READING TEXT
<<<<

- Two hundred and seventy-six girls were kidnapped. Among them, over 100 are still missing. But, also, well over a hundred either escaped or were released by their captors. How are they faring?
Over the course of two days, nine girls converge in a tiny hotel room in Yola. As a group, they are some of Nigeria’s most popular young women. Their names and faces have appeared on large billboards, in newspapers, and on international news channels. Their cause has been championed by the world’s upper crust. Several books have been written about them. There’s even an advocacy group dedicated exclusively to ensuring their safety and wellbeing. But, right here in the tiny hotel room, with most of them wearing dull-coloured ankara dresses and slippers, the nine girls from Chibok could not appear more ordinary.
The conversation takes on different forms. Awkward silence. Reluctant complaints. Laughter. Cautious appeals. Awkward silence. Dreadful flashbacks. Bold pronouncements. Gratitude. Expressions of doubt. Expressions of hope. Awkward silence.

>>>>

ENTRIES SHOWN
<<<<

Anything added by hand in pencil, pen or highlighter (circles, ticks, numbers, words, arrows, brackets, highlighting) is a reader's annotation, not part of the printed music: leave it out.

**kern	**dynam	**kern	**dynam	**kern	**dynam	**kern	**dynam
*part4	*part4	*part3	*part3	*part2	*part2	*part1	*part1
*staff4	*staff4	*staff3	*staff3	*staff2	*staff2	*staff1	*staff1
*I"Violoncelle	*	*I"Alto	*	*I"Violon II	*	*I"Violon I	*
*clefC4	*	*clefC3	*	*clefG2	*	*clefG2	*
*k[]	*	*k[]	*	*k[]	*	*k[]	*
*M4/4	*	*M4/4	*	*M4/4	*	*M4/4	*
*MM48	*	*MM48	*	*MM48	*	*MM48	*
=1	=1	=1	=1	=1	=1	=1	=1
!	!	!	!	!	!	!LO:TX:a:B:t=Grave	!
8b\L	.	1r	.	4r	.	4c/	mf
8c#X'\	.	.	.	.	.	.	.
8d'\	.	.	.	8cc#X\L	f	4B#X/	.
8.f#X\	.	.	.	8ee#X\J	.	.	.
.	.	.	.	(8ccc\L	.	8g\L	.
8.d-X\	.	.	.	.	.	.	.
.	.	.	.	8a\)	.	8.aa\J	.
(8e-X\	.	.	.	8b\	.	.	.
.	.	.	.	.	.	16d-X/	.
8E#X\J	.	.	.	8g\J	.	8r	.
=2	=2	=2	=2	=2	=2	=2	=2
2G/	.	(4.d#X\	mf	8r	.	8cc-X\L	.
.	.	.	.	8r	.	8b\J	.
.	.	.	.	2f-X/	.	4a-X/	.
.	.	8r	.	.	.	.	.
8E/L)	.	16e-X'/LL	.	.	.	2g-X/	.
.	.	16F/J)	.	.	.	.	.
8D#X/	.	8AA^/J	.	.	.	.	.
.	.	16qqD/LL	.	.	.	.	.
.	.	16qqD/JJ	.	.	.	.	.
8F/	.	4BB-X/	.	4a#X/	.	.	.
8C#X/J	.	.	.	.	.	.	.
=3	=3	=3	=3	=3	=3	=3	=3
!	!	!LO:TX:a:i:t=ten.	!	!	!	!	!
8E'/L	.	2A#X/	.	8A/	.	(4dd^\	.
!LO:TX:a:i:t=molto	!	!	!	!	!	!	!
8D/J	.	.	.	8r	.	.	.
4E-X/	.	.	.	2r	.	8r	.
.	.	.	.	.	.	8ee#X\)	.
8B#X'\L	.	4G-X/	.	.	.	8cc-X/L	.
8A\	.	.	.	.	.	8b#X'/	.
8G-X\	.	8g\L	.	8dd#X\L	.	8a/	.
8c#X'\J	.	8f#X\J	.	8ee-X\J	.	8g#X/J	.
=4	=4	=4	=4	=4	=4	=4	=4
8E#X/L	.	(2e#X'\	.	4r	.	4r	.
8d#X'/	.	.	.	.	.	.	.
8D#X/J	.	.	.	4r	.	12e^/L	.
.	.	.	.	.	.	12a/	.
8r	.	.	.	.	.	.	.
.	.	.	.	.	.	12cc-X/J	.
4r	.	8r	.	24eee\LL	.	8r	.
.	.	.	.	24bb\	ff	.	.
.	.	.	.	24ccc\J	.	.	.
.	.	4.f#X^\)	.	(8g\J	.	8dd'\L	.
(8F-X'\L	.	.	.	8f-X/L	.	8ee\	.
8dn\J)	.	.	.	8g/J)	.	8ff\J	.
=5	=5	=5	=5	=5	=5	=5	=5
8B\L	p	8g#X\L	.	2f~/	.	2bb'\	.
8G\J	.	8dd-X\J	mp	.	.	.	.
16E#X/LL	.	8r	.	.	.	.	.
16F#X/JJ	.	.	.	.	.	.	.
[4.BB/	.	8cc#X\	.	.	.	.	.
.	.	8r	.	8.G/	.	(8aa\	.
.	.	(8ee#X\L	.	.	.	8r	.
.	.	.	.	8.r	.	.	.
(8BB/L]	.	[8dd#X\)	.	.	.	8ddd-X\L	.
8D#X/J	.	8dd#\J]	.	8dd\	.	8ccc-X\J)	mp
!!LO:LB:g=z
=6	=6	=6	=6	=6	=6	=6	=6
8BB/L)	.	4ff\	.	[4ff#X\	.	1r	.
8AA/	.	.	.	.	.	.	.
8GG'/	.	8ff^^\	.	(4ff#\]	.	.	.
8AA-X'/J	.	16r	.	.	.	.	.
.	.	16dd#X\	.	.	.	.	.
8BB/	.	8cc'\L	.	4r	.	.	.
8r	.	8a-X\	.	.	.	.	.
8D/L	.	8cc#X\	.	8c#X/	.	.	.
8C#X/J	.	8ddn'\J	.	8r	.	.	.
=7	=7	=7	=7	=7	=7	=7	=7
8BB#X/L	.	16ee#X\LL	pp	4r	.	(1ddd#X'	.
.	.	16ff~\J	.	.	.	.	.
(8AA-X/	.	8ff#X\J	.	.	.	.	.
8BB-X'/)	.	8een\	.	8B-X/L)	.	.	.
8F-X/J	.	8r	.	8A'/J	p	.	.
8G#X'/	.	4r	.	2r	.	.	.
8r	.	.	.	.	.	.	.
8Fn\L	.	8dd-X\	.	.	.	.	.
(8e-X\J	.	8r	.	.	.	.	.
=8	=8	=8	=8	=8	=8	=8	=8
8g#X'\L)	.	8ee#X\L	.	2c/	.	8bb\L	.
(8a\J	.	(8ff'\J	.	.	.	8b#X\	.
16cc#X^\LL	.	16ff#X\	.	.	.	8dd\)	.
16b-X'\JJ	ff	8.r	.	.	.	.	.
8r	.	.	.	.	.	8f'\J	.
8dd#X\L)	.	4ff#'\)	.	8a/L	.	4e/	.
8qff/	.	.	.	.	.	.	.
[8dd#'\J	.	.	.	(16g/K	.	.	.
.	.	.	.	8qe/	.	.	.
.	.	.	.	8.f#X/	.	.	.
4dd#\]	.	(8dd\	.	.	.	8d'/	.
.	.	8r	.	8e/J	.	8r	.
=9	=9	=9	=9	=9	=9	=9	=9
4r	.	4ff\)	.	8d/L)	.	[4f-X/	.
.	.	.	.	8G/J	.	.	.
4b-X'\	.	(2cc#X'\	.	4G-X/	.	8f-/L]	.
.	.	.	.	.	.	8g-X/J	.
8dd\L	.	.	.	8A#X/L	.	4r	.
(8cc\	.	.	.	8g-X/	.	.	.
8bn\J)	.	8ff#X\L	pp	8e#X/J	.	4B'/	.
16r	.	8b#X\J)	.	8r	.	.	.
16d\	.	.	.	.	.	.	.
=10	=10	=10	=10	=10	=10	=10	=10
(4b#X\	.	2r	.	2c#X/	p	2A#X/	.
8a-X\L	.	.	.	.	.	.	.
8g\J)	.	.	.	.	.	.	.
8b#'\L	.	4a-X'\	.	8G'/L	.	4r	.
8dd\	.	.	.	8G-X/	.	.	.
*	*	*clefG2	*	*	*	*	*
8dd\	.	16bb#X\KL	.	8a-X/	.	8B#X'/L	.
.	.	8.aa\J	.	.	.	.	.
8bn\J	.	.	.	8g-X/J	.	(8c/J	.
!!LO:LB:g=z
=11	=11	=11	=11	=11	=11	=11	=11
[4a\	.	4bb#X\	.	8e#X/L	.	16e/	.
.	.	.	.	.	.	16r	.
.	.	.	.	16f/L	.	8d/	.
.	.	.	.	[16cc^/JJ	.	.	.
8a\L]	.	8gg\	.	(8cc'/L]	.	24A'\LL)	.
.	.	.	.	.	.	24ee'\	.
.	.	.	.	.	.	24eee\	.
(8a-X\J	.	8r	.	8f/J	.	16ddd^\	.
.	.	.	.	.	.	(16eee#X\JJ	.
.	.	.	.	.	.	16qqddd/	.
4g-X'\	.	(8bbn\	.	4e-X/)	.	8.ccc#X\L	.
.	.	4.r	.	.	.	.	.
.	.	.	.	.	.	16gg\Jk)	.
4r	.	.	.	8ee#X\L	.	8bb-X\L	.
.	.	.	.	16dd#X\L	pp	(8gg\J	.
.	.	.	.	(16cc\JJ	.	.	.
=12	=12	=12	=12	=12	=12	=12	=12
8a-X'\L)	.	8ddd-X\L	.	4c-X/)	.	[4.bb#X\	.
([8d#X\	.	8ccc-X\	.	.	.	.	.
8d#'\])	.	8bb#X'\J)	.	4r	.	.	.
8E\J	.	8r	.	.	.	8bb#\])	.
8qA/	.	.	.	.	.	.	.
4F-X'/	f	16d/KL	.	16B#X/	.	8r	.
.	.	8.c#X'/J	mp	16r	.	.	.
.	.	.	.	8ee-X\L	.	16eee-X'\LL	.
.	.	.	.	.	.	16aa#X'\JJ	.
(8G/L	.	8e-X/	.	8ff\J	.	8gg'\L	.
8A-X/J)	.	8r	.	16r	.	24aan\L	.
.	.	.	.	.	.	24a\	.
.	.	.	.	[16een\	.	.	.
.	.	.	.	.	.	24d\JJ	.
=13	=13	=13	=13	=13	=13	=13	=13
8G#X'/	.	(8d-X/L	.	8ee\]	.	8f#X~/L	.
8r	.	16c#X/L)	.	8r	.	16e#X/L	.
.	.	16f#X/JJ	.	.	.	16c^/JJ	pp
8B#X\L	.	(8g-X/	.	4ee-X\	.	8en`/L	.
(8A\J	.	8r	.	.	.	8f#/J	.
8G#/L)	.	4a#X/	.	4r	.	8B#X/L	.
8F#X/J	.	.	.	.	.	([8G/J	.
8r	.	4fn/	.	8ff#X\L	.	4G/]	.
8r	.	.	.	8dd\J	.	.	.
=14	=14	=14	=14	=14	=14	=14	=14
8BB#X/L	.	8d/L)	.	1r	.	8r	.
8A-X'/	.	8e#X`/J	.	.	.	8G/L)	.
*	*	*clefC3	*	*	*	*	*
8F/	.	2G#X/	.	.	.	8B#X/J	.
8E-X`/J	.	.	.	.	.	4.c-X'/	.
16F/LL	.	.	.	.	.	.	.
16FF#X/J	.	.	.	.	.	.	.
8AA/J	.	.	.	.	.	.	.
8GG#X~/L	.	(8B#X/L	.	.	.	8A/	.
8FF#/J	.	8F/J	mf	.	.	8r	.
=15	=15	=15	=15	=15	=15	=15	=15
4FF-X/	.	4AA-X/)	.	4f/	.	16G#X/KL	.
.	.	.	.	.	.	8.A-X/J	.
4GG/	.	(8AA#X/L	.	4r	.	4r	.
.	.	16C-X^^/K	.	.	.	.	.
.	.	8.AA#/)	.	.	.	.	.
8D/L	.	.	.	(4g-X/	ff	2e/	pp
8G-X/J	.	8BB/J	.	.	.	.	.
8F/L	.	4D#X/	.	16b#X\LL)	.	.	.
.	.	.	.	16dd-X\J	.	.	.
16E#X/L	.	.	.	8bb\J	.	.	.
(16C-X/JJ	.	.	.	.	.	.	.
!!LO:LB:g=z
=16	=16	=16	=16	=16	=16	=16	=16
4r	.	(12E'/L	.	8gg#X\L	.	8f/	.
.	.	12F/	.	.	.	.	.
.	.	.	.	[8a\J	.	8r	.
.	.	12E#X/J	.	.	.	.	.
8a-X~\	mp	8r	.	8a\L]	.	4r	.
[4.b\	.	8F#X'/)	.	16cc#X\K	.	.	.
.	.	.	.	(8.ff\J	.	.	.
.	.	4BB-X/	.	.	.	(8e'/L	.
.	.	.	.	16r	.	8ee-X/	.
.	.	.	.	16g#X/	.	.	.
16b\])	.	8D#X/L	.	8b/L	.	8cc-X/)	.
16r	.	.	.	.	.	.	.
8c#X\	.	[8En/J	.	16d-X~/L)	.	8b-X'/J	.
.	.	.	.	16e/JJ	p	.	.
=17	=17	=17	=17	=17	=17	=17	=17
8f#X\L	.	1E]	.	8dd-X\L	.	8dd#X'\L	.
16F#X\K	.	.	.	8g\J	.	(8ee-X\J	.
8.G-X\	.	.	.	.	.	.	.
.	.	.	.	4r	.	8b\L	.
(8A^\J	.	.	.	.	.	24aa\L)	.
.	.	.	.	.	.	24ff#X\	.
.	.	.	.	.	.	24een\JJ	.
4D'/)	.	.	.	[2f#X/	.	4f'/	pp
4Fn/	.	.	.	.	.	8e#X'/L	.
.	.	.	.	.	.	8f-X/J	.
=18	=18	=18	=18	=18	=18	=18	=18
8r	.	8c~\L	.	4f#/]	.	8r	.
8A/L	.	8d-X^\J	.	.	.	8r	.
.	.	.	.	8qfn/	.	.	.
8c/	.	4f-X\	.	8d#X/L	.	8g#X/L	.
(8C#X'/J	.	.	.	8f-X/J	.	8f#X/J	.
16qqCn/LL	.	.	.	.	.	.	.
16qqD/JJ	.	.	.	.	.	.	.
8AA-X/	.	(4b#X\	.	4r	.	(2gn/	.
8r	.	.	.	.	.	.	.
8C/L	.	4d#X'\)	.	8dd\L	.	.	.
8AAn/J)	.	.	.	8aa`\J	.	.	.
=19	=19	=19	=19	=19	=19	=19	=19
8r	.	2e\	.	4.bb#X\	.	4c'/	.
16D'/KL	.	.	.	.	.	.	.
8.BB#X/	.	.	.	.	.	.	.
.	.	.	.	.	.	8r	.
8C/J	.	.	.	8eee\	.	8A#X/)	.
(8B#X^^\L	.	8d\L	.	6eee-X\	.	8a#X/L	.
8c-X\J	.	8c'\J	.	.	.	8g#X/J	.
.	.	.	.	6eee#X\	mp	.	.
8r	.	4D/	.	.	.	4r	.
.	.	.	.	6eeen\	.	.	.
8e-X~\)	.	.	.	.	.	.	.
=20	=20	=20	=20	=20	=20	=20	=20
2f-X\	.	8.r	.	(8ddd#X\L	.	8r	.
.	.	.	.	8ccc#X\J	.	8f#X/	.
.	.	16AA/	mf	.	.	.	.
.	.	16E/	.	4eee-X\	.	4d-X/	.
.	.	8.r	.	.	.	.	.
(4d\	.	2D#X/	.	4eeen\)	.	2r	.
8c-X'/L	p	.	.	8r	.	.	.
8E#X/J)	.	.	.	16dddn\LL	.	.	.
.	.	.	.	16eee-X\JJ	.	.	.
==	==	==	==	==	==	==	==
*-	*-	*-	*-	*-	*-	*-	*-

>>>>

REQUIRED TASKS
1/ Please return the passage of the Chibok text starting with "The conversation takes" and going on through "hope. Awkward silence.", copied word for word.
2/ Answer these from the Chibok text:
(a) How many girls were kidnapped?
(b) In what city do the nine girls gather?
(c) What are most of the nine girls wearing in the hotel room?

EXERCISE RESPONSES
1/
The conversation takes on different forms. Awkward silence. Reluctant complaints. Laughter. Cautious appeals. Awkward silence. Dreadful flashbacks. Bold pronouncements. Gratitude. Expressions of doubt. Expressions of hope. Awkward silence.

2/
(a) Two hundred and seventy-six.
(b) Yola.
(c) Dull-coloured ankara dresses and slippers.